Rate-dependent effects of chronic amiodarone, alone and combined with acute ranolazine (5 and 10 uM), on maximum rate of rise of action potential upstroke (Vmax) and action potential characteristics in a pulmonary vein (PV) sleeve preparation. A–C: Action potentials (AP) recorded at different basic cycle lengths (BCLs) from a PV sleeve isolated from a chronic amiodarone-treated dog before (panel A) and after addition of ranolazine (5 and 10 μM) (panel B and C). In the absence of ranolazine, the chronic amiodarone-treated PV sleeve displayed 2:1 activation failure at BCL 300 ms. The addition of 5 μM ranolazine induced a marked decrease in Vmax and 4:3 and 4:1 activation failure at 1000 and 300 ms, respectively. The addition of 10 μM ranolazine rendered the preparation inexcitable.

Figure 6

Rate-dependence of action potential and conduction characteristics in LV wedge preparation isolated from chronic amiodarone-treated dog in the absence and presence of acute ranolazine (5 and 10 uM). Each panel shows a pseudo-ECG (top trace) and action potentials recorded from the M cell region. 1:1 activation persisted following a decrease in basic cycle length (BCL) from 2000 to 1000 and 300 ms.

Figure 7

Composite data of the effect of ranolazine (5 or 10 μM) on basic cycle length (BCL) at which 1:1 activation failure occurred in pulmonary vein (PV) sleeve (A, n=5) and left ventricular (LV) wedge (B, n=4) preparations isolated from untreated and chronic amiodarone-treated (Amio) dogs.
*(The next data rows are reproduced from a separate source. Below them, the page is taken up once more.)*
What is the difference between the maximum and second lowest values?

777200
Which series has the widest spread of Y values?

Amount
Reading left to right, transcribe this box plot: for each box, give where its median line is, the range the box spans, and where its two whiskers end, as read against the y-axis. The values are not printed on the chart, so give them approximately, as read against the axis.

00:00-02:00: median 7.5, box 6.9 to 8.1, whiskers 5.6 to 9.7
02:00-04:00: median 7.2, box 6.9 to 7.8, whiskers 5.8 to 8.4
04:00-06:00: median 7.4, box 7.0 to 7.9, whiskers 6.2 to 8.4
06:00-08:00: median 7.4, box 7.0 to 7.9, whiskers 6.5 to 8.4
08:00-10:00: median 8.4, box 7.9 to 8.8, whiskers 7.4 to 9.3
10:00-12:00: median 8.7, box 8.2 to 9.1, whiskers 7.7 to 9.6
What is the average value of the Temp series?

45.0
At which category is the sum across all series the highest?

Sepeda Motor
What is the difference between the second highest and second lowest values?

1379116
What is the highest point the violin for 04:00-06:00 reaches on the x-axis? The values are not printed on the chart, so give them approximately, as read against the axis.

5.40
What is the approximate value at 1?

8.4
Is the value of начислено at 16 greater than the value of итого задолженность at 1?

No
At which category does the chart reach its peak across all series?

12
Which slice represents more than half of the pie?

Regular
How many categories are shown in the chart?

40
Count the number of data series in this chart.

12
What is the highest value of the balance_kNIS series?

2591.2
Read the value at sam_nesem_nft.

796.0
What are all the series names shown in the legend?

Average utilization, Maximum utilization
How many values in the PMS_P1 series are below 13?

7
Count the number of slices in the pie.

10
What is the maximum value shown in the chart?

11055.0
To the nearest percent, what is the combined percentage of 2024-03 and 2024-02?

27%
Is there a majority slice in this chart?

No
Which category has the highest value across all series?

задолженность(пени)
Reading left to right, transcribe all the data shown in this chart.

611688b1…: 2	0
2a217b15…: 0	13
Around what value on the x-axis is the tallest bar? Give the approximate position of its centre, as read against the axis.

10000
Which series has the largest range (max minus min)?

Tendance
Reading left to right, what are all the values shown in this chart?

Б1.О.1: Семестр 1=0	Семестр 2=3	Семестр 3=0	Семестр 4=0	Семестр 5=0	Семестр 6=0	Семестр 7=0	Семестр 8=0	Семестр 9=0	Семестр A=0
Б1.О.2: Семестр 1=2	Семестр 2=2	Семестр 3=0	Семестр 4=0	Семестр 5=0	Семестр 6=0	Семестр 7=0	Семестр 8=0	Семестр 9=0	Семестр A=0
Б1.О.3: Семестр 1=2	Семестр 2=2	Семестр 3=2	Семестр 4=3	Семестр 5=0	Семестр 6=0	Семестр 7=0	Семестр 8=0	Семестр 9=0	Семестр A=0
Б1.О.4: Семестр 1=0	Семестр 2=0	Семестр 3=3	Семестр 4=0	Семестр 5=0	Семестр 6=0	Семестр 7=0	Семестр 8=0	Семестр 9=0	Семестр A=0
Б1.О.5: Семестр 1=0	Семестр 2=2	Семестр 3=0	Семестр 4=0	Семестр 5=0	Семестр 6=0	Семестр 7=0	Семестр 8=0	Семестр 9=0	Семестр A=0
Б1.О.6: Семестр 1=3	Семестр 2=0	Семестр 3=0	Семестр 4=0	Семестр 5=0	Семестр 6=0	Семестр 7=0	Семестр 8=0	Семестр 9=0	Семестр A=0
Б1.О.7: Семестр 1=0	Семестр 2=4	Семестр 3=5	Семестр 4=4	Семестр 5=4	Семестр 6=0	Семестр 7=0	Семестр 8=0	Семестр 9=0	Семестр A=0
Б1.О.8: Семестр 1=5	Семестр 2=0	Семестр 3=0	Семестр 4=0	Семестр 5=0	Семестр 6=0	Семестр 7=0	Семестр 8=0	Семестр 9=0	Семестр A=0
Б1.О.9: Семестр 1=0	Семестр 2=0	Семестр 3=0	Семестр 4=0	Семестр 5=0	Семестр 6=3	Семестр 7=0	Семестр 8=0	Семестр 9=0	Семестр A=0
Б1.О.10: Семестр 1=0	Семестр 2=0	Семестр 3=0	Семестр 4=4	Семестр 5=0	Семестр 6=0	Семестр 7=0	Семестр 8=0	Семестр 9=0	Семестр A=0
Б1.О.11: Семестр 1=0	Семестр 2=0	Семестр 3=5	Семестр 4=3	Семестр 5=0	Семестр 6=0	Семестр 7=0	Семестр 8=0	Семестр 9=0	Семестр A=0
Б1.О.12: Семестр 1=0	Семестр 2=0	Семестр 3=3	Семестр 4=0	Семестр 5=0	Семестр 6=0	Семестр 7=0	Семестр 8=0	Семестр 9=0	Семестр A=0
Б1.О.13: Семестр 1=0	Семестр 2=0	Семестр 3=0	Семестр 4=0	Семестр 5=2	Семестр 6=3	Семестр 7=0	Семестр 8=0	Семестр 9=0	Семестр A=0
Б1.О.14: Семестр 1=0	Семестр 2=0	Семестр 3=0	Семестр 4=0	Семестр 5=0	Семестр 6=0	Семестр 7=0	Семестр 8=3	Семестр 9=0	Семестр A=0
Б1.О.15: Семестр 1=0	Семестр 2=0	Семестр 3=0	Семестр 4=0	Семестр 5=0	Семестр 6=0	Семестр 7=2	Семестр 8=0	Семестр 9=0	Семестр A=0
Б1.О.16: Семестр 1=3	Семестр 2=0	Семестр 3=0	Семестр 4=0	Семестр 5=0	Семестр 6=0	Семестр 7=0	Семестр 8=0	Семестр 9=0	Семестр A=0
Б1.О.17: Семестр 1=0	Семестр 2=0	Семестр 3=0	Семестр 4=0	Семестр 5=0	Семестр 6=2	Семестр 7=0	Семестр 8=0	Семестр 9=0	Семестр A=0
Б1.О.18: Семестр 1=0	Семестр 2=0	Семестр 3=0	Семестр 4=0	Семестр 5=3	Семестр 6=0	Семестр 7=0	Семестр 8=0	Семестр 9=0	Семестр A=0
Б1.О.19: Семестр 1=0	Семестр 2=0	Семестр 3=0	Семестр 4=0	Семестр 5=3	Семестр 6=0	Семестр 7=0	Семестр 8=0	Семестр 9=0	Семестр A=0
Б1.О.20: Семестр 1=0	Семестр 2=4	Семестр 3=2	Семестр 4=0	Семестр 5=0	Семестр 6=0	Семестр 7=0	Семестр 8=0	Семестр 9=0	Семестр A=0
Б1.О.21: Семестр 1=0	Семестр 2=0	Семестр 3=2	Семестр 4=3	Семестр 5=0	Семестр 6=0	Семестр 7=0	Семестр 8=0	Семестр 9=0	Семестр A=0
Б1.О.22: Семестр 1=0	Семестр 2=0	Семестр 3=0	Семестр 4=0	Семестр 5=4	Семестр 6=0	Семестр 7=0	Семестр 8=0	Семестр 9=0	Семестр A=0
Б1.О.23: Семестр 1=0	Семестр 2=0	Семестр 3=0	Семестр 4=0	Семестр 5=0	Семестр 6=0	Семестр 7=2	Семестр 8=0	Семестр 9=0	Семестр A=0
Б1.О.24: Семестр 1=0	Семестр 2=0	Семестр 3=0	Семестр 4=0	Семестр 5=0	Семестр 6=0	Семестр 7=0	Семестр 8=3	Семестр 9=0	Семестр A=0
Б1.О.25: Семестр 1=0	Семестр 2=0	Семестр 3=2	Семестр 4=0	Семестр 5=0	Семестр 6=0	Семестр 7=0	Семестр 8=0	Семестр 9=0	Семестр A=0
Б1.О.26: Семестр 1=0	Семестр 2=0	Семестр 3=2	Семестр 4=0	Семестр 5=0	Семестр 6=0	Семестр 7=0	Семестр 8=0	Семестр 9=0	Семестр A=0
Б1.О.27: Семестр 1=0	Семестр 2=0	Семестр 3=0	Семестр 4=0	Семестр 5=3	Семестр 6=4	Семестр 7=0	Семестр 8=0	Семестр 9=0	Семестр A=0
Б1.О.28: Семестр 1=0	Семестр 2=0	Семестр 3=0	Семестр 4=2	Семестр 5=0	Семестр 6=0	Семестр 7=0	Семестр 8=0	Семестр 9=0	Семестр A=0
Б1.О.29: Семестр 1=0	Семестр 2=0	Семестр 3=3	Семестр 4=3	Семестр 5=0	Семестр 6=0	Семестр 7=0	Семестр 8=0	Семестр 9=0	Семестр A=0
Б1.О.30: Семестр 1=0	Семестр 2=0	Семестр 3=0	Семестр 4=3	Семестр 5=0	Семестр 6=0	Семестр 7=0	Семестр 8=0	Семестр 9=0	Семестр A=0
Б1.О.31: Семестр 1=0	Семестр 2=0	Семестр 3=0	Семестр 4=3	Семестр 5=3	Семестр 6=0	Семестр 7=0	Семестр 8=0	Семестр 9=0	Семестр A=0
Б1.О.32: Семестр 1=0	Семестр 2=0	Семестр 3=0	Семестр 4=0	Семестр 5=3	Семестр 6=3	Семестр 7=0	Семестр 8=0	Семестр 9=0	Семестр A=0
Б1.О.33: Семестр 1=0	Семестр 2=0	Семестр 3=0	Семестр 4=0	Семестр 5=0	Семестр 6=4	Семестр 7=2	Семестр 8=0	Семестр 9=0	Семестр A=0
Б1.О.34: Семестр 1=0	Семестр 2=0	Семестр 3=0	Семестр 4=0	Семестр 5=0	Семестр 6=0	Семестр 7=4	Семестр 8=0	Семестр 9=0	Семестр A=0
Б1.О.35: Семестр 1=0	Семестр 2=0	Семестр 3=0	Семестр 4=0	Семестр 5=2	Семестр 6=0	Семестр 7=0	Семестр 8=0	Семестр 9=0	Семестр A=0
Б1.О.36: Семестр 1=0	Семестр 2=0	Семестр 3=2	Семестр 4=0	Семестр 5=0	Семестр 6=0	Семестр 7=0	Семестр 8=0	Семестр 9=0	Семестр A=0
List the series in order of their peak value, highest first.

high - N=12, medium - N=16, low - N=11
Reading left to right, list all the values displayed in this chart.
In untreated dogs, ranolazine (10 μM) induced a significant increase of the BCL permitting 1:1 activation in PV but not LV wedge preparations. Chronic amiodarone treatment led to a significant increase in the basic cycle length (BCL) permitting 1:1 activation in both PV sleeve and LV, wedge, which was greatly accentuated in PV sleeves but not LV wedges following the addition of ranolazine (5 and 10 μM). *p† p<0.05 Amio+Ranolazine vs Amio alone. Ran = ranolazine; Amio = chronic amiodarone. PV sleeve: n=5 dogs for each condition; LV wedge: n =4 dogs for each condition.